TASK BRIEF —
From the entries that follow, reproduce exactly and only the lines from the line with "Breast MRI (dynamic" to the line with "- tumour enhancement", endpoints included.
[DATA FOR THE TASK — start]
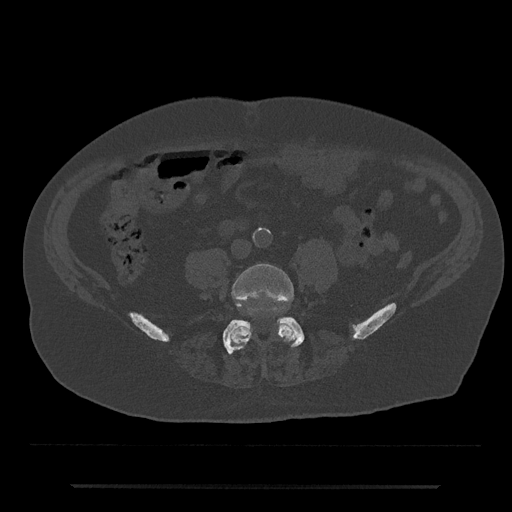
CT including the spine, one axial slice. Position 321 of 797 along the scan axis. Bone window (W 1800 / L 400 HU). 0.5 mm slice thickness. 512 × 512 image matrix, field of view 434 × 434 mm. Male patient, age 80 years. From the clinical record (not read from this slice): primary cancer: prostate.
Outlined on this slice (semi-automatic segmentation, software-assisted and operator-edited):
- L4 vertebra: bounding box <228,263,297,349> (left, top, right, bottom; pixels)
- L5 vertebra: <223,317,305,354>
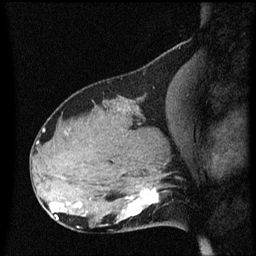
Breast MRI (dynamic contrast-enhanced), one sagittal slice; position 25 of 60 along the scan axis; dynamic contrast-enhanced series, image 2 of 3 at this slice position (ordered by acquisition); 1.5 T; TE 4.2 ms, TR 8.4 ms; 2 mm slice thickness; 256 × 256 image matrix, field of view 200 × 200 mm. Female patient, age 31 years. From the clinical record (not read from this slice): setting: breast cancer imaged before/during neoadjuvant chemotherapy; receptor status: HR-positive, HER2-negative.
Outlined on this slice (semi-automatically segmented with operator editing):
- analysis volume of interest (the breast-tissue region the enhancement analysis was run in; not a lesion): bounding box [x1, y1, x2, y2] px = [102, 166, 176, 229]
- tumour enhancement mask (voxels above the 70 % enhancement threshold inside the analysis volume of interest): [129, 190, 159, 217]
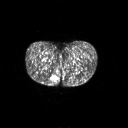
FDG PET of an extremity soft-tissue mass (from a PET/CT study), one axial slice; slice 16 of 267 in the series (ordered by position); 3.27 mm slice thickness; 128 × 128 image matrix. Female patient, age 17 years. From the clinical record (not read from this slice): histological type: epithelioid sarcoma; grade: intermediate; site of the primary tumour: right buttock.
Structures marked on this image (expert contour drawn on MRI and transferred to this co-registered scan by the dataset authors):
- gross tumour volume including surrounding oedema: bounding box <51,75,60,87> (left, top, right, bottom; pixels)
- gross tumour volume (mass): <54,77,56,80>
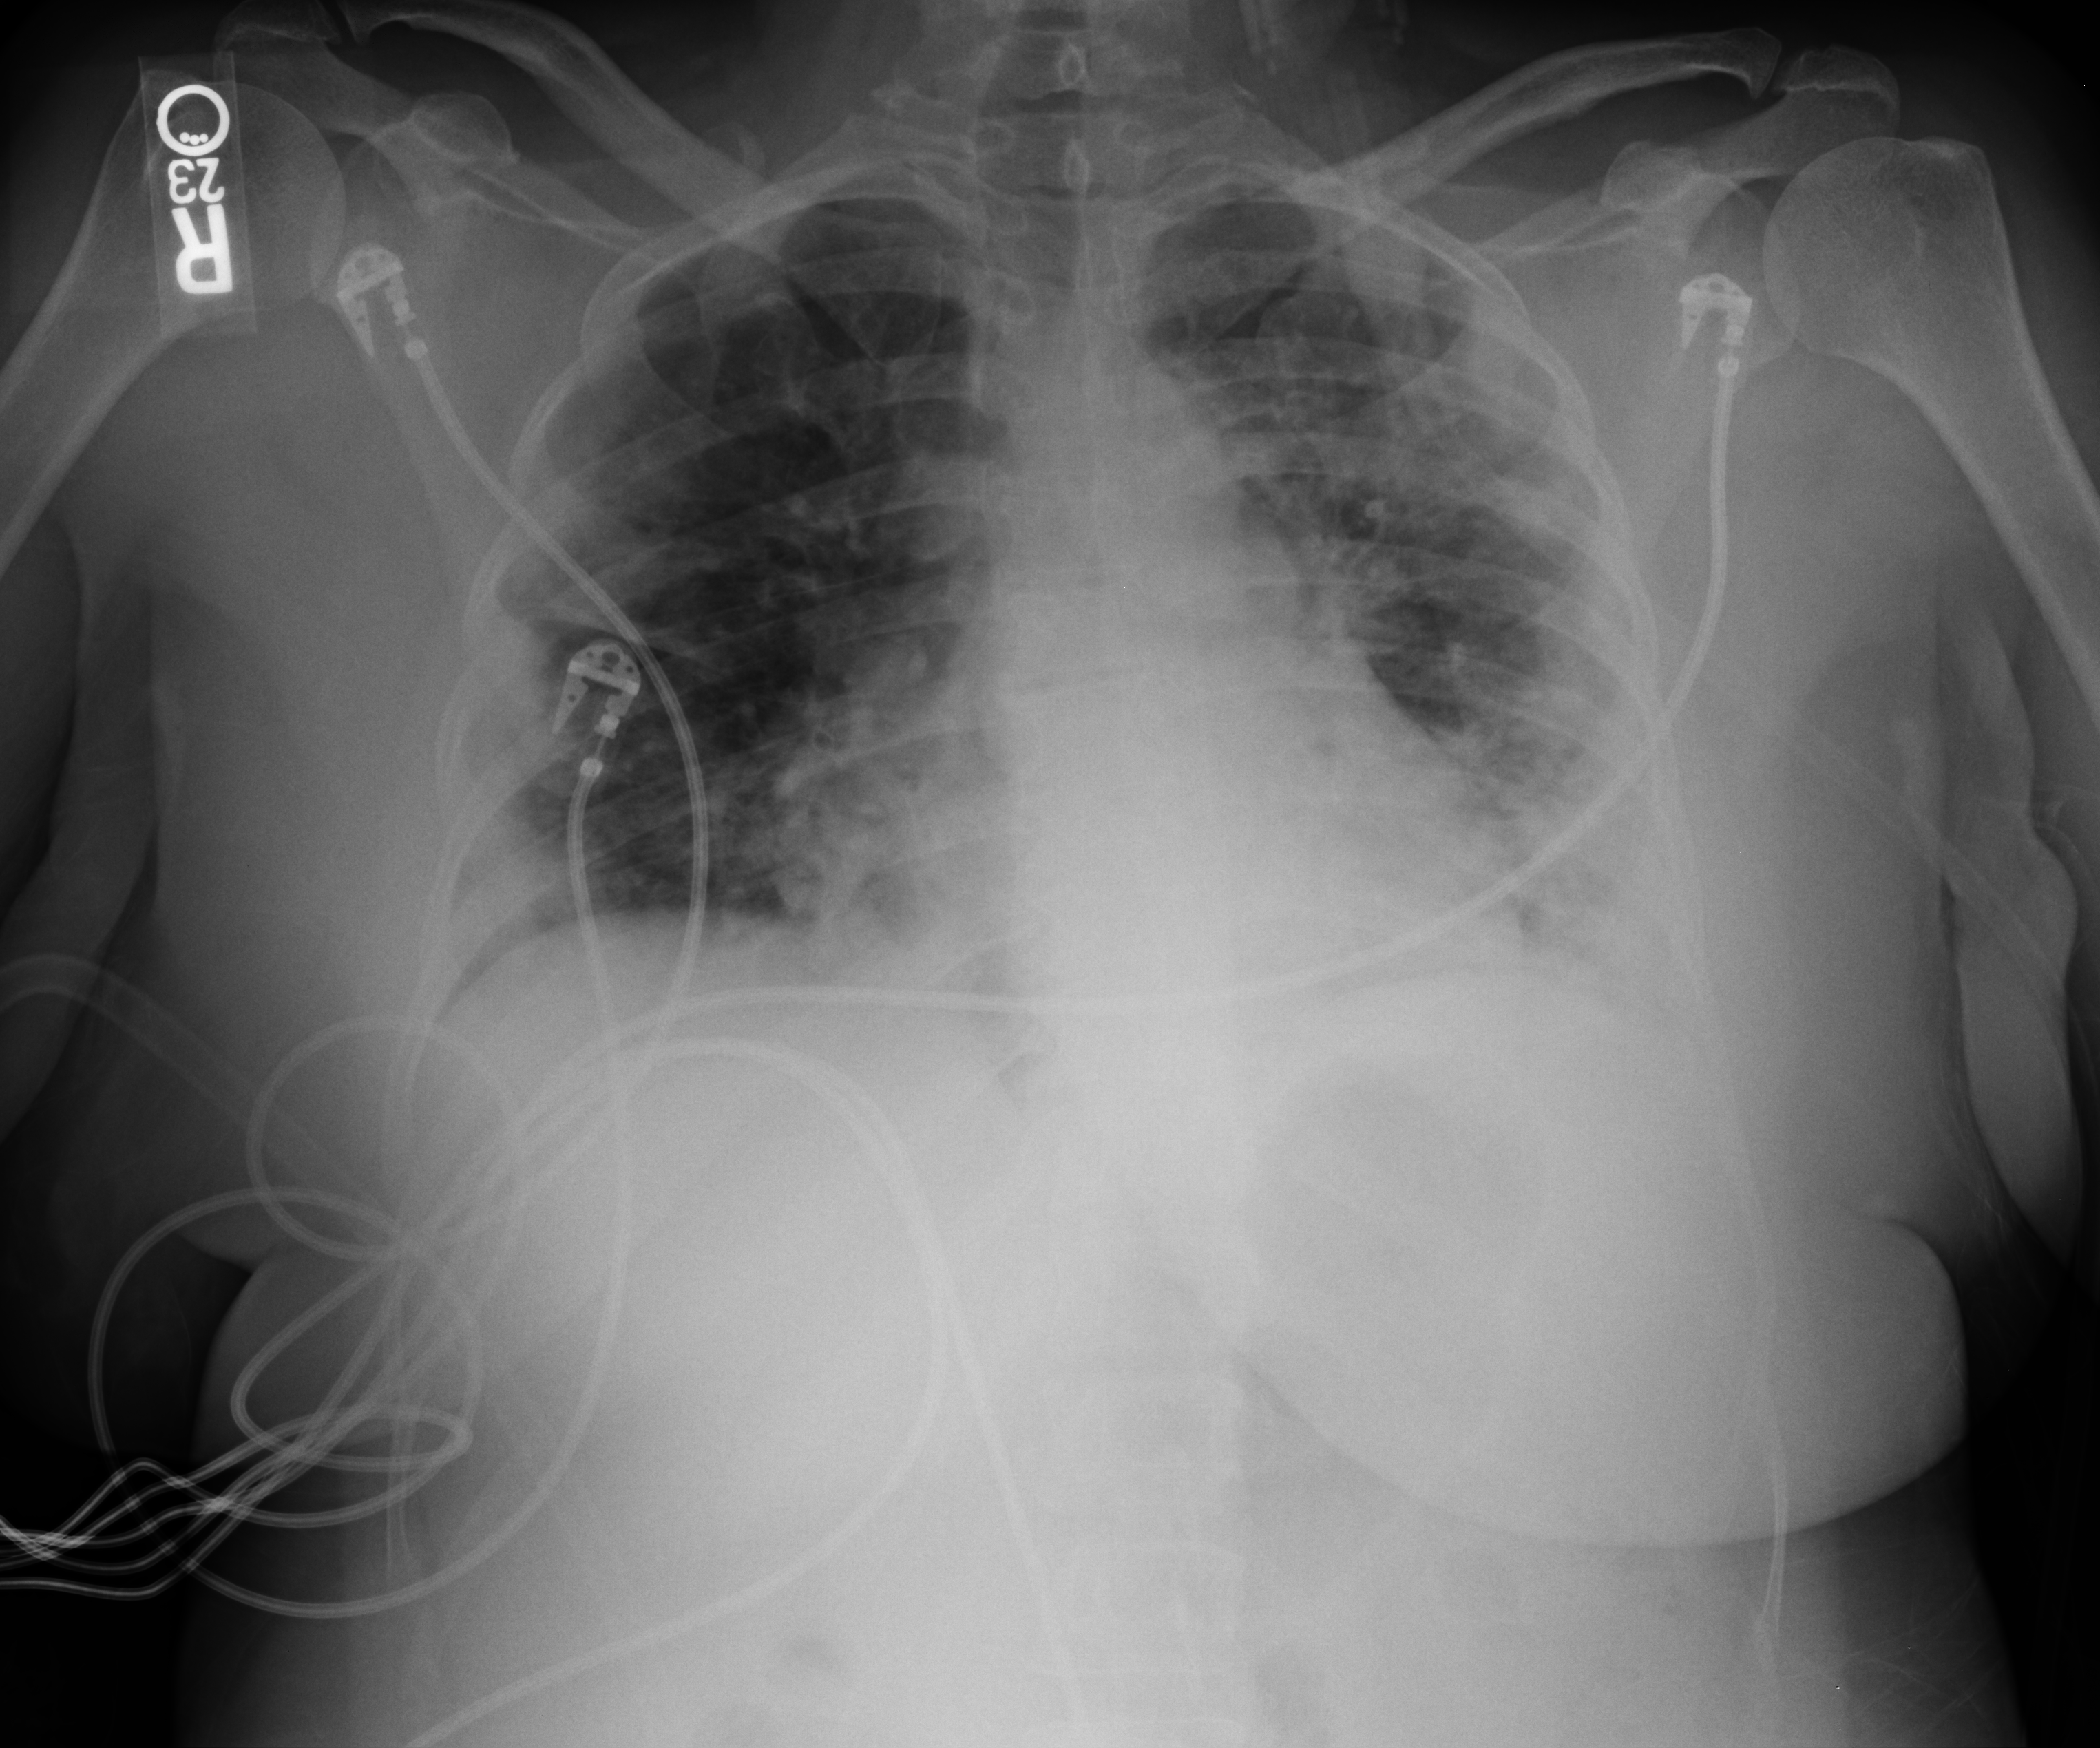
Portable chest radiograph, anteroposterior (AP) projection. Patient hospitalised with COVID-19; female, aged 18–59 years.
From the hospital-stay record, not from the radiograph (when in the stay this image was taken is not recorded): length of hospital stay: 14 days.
[DATA FOR THE TASK — finish]
SOLUTION TO THE PROBLEM —
Breast MRI (dynamic contrast-enhanced), one sagittal slice; position 25 of 60 along the scan axis; dynamic contrast-enhanced series, image 2 of 3 at this slice position (ordered by acquisition); 1.5 T; TE 4.2 ms, TR 8.4 ms; 2 mm slice thickness; 256 × 256 image matrix, field of view 200 × 200 mm. Female patient, age 31 years. From the clinical record (not read from this slice): setting: breast cancer imaged before/during neoadjuvant chemotherapy; receptor status: HR-positive, HER2-negative.
Outlined on this slice (semi-automatically segmented with operator editing):
- analysis volume of interest (the breast-tissue region the enhancement analysis was run in; not a lesion): bounding box [x1, y1, x2, y2] px = [102, 166, 176, 229]
- tumour enhancement mask (voxels above the 70 % enhancement threshold inside the analysis volume of interest): [129, 190, 159, 217]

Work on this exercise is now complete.